Il mondo della giustizia è un mondo a parte. Mentre da più parti, univocamente, si invoca l’instaurazione del criterio della meritocrazia, nel mondo ovattato dei magistrati no. Dato per scontato che non tutti i magistrati siano dei padreterni del diritto, avendo la mediocrità pervaso ogni microcosmo, e quello del diritto da tempo, e sebbene loro la pensino presumibilmente, e a grande maggioranza, diversamente, non si capisce perché la carriera i magistrati la facciano esclusivamente per anzianità. Questo sistema, filosessantottino, e che ricorda benevolmente il diciotto politico, consente a chiunque di conseguire i gradi, con l’unico requisito del suo progressivo rincoglionimento. E quindi, più si avanza con l’età, più si fa carriera, a prescindere, come direbbe Totò.

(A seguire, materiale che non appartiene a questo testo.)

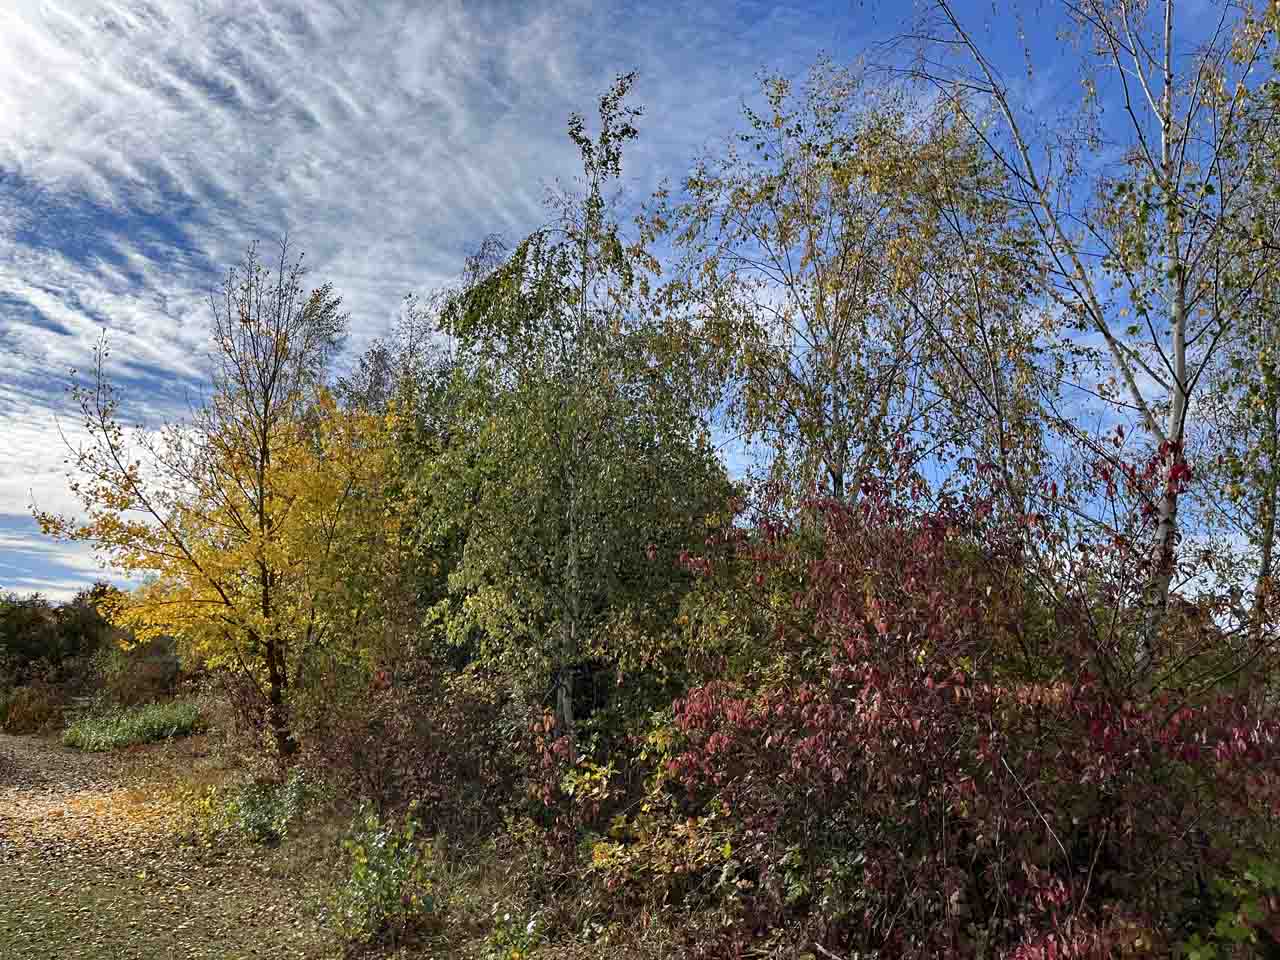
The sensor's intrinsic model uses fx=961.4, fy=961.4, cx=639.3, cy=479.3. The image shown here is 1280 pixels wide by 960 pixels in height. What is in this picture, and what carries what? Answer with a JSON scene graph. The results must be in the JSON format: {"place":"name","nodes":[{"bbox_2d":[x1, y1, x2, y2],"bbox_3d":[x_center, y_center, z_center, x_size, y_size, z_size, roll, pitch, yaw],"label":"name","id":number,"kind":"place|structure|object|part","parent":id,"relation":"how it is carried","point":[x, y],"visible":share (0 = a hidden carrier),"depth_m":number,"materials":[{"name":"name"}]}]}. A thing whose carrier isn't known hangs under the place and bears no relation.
{"place":"outdoors","nodes":[
{"label":"outdoors","id":0,"kind":"place"},
{"bbox_2d":[0,731,345,959],"label":"dirt path","id":1,"kind":"structure","parent":0,"point":[22,751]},
{"bbox_2d":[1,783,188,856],"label":"fallen leaves","id":2,"kind":"object","parent":1,"relation":"on","point":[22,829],"visible":0.78,"depth_m":10.07,"materials":[{"name":"orange plant"}]},
{"bbox_2d":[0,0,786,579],"label":"cloud","id":3,"kind":"structure","parent":0,"point":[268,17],"materials":[{"name":"white"}]},
{"bbox_2d":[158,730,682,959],"label":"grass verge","id":4,"kind":"structure","parent":0,"point":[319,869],"materials":[{"name":"plant"}]},
{"bbox_2d":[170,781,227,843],"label":"yellow shrub","id":5,"kind":"object","parent":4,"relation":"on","point":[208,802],"visible":0.57,"depth_m":9.59,"materials":[{"name":"yellow plant"}]},
{"bbox_2d":[29,239,412,761],"bbox_3d":[-4.765,0.315,11.969,4.362,6.732,4.307,-2,-11,12],"label":"yellow tree","id":6,"kind":"object","parent":4,"relation":"on","point":[266,614],"visible":0.99,"depth_m":11.48,"materials":[{"name":"plant"}]},
{"label":"trunk","id":7,"kind":"part","parent":6,"relation":"part of","materials":[{"name":"brown wood"}]},
{"bbox_2d":[215,767,320,845],"bbox_3d":[-3.455,3.077,8.992,1.113,0.674,1.154,1,-11,-3],"label":"green shrub","id":8,"kind":"object","parent":4,"relation":"on","point":[261,824],"visible":0.82,"depth_m":8.88,"materials":[{"name":"green plant"}]},
{"bbox_2d":[327,803,444,945],"bbox_3d":[-1.567,2.467,5.972,0.824,0.838,0.867,1,-11,-3],"label":"green shrub","id":9,"kind":"object","parent":4,"relation":"on","point":[361,859],"visible":0.96,"depth_m":5.90,"materials":[{"name":"green plant"}]},
{"bbox_2d":[299,647,531,840],"bbox_3d":[-2.014,2.454,8.821,2.431,1.913,2.663,1,-11,-3],"label":"shrub","id":10,"kind":"object","parent":4,"relation":"on","point":[356,756],"visible":0.71,"depth_m":8.47,"materials":[{"name":"plant"}]},
{"bbox_2d":[481,905,546,959],"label":"green plant","id":11,"kind":"object","parent":4,"relation":"on","point":[499,937],"visible":0.96,"depth_m":5.30,"materials":[{"name":"green plant"}]},
{"bbox_2d":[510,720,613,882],"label":"shrub","id":12,"kind":"object","parent":4,"relation":"on","point":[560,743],"visible":0.75,"depth_m":6.92,"materials":[{"name":"plant"}]},
{"bbox_2d":[409,76,737,741],"bbox_3d":[-0.625,-0.279,9.720,3.391,7.344,3.555,1,-11,-3],"label":"birch tree","id":13,"kind":"object","parent":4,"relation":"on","point":[634,466],"visible":0.92,"depth_m":9.28,"materials":[{"name":"plant"}]},
{"label":"birch trunk","id":14,"kind":"part","parent":13,"relation":"part of","materials":[{"name":"wood"}]},
{"bbox_2d":[522,723,744,917],"bbox_3d":[0.027,2.207,6.055,1.576,1.296,1.782,1,-11,-3],"label":"shrub","id":15,"kind":"object","parent":4,"relation":"on","point":[616,826],"visible":0.67,"depth_m":5.91,"materials":[{"name":"plant"}]},
{"bbox_2d":[0,0,1278,609],"label":"sky","id":16,"kind":"structure","parent":0,"point":[56,571],"materials":[{"name":"blue"}]},
{"label":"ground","id":17,"kind":"structure","parent":0},
{"bbox_2d":[0,683,65,735],"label":"shrub","id":18,"kind":"object","parent":17,"relation":"on","point":[25,713],"visible":0.87,"depth_m":20.85,"materials":[{"name":"plant"}]},
{"bbox_2d":[0,586,186,705],"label":"bushes","id":19,"kind":"object","parent":17,"relation":"on","point":[88,633],"visible":0.61,"depth_m":29.90,"materials":[{"name":"green plant"}]},
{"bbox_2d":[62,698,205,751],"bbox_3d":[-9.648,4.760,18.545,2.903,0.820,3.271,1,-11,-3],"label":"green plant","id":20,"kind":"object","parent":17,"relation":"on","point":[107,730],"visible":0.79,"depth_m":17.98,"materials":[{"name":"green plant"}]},
{"bbox_2d":[86,637,187,709],"bbox_3d":[-12.254,4.985,23.642,2.740,2.259,2.854,1,-11,-3],"label":"shrub","id":21,"kind":"object","parent":17,"relation":"on","point":[149,676],"visible":0.67,"depth_m":23.29,"materials":[{"name":"plant"}]},
{"bbox_2d":[271,279,349,406],"bbox_3d":[-6.801,0.233,18.980,2.068,8.853,2.341,1,-11,-3],"label":"tree","id":22,"kind":"object","parent":17,"relation":"on","point":[316,299],"visible":0.33,"depth_m":19.35,"materials":[{"name":"plant"}]},
{"bbox_2d":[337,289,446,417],"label":"tree","id":23,"kind":"object","parent":17,"relation":"on","point":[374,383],"visible":0.32,"depth_m":18.45,"materials":[{"name":"plant"}]},
{"bbox_2d":[651,57,1057,520],"bbox_3d":[2.111,-0.507,9.567,3.896,7.786,3.924,1,-11,-3],"label":"birch tree","id":24,"kind":"object","parent":17,"relation":"on","point":[836,334],"visible":0.88,"depth_m":9.39,"materials":[{"name":"plant"}]},
{"bbox_2d":[658,434,1279,959],"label":"red shrub","id":25,"kind":"object","parent":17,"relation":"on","point":[923,692],"visible":0.93,"depth_m":4.71,"materials":[{"name":"red plant"}]},
{"bbox_2d":[889,0,1279,670],"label":"birch tree","id":26,"kind":"object","parent":17,"relation":"on","point":[1167,130],"visible":0.87,"depth_m":6.69,"materials":[{"name":"plant"}]},
{"bbox_2d":[1185,854,1279,959],"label":"green shrub","id":27,"kind":"object","parent":17,"relation":"on","point":[1225,931],"visible":0.92,"depth_m":3.80,"materials":[{"name":"green plant"}]},
{"bbox_2d":[1195,46,1279,635],"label":"birch tree","id":28,"kind":"object","parent":17,"relation":"on","point":[1268,541],"visible":0.84,"depth_m":8.03,"materials":[{"name":"plant"}]}
]}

A prescindere dalle capacità, dai meriti, dagli insuccessi. Di conseguenza la Suprema Corte di Cassazione che decide a mò di Dio, non essendo le sue decisioni emendabili, anzi creando precedenti cui i magistrati territoriali fedelmente si attengono, non è formata dalla crema della magistratura, cioè dai migliori, dai giuristi, dai pensatori e studiosi, no, ma da magistrati che possono non aver mai dato modo di farsi apprezzare per particolari qualità essendo finiti a Roma con una semplice domanda e con la contestuale casuale vacanza di un posto, se non proprio per la classica raccomandazione. Però le decisioni della Cassazione sono macigni che ti cambiano la vita, perbacco, e che condizionano la successiva giurisprudenza.

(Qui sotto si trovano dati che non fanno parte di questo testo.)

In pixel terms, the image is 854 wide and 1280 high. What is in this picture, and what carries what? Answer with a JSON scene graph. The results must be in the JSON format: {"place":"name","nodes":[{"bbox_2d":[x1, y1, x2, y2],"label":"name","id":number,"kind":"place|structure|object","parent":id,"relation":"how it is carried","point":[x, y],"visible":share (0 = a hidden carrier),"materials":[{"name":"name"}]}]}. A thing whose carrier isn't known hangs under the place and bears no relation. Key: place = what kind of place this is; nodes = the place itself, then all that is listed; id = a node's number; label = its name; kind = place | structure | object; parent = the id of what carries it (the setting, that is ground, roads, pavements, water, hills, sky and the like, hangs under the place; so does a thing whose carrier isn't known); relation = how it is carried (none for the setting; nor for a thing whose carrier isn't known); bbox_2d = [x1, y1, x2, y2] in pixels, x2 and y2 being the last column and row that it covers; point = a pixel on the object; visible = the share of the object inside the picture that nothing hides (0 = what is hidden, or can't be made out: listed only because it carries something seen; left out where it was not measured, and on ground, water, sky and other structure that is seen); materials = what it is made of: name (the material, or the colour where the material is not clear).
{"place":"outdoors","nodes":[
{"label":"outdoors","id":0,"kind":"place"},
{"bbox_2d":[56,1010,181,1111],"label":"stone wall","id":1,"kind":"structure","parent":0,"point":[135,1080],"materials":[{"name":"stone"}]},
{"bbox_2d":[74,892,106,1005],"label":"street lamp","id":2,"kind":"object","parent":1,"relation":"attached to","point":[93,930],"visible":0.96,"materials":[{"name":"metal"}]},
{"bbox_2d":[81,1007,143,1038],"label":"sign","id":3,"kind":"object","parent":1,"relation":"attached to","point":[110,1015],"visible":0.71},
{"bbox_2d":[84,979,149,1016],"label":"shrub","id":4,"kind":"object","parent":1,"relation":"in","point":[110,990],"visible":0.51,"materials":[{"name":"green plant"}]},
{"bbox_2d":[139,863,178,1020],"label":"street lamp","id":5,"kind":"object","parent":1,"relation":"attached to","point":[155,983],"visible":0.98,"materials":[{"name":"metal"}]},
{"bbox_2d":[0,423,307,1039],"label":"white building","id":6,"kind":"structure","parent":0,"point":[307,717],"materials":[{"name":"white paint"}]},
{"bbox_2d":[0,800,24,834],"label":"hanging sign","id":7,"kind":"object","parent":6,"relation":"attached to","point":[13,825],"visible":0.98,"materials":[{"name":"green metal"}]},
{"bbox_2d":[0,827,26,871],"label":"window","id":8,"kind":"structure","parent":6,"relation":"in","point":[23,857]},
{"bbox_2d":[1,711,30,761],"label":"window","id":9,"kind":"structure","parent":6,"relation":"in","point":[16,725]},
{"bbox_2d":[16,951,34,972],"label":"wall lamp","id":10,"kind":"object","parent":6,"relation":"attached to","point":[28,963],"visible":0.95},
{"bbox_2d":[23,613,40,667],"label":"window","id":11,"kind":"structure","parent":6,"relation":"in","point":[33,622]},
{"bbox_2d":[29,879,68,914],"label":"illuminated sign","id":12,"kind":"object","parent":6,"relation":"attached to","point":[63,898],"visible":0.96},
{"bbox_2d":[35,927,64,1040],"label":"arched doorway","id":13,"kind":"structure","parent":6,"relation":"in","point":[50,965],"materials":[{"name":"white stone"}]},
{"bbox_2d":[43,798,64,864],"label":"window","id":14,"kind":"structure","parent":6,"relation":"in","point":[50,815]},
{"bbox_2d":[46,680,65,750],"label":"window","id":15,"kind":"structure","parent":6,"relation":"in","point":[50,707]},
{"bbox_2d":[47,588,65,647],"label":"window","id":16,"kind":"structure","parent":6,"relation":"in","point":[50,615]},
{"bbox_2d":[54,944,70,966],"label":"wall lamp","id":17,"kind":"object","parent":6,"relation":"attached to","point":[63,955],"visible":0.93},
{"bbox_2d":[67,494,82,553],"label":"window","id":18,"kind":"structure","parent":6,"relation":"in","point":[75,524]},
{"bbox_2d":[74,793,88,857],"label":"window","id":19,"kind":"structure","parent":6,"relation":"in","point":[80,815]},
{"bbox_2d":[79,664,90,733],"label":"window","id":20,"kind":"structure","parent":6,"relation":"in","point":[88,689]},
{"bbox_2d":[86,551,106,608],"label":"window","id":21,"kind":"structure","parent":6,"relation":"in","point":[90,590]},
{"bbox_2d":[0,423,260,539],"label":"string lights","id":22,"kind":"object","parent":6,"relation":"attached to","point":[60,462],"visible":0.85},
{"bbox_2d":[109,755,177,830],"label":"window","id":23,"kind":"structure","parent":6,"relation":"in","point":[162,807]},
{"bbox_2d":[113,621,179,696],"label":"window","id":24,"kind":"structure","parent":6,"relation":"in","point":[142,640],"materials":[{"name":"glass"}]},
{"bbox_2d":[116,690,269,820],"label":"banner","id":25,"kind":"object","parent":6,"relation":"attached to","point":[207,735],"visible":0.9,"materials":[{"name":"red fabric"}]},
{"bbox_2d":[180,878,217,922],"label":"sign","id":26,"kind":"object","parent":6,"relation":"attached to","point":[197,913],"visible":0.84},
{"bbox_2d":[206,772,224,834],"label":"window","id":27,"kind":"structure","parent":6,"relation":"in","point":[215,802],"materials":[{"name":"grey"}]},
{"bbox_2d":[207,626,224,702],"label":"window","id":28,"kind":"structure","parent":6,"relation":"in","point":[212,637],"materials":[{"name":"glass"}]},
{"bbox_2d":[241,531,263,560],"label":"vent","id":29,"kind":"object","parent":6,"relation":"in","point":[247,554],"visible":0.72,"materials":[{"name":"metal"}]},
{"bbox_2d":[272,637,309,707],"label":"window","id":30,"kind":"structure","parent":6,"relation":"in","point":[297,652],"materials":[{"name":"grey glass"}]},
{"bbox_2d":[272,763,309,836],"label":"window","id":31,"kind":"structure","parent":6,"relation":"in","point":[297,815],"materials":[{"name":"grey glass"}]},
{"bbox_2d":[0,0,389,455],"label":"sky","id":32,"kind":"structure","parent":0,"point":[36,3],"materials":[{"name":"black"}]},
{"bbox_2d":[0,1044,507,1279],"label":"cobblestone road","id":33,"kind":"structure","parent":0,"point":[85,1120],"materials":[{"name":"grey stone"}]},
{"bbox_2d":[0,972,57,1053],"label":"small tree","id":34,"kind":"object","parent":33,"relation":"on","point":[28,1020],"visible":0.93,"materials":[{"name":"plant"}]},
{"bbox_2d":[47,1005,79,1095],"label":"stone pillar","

Ebbene quelle decisioni vengono affidate a chi si è trovato a Roma in virtù di molteplici concomitanze, esclusa quella di averlo meritato. Il magistrato di Cassazione, poi, ha questo assoluto privilegio, quello, cioè, di interpretare la legge in maniera significativa, condizionandone l’evoluzione: per esempio il magistrato di Cassazione non può perdere tempo a sfogliare molte carte, e allora si è inventato, col legislatore, poi, fido esecutore, il principio dell’autosufficienza del ricorso per Cassazione. Tradotto per i comuni mortali significa che nel ricorso ci deve essere tutto perché il magistrato non vuole neanche prendere in considerazione l’ipotesi di sfogliare cartacce. Il ricorso, insomma, va servito a tavola, con tanto di gentilezza, cura dei particolari, e comprensivo di tutto quanto occorra, magari anche della matita rosso e blu per sottolineare gli eventuali errori degli avvocati e un cioccolatino tanto per aggiustare la bocca.

Questi e altri mille esempi stanno a testimoniare come l’intento dei magistrati e del legislatore sia esclusivamente quello di disincentivare il ricorso alla giustizia, che è quanto di più incivile un popolo possa meritarsi. La giustizia dovrebbe essere di facile accesso, con procedure semplici, veloce e poco costosa, perché è un bene superiore, proprio di tutta la comunità, che, con una giustizia buona e celere, vive meglio e più serenamente, oltre a rendersi più ospitale nei confronti di chi voglia venire a investire da noi tempo e danaro.

Ma quella dei magistrati è una casta. Una vera casta. Non come quella colabrodo degli avvocati, che sono troppi e che sono stati messi nelle condizioni di farsi la guerra di sopravvivenza l’uno con l’altro. La casta dei magistrati non è toccata dal governo Monti, che, invece, sta distruggendo quella degli avvocati. Ma non mi dispiace, in fondo. La categoria degli avvocati ha bisogno di cadere più in basso ancora, se possibile, per poter risorgere.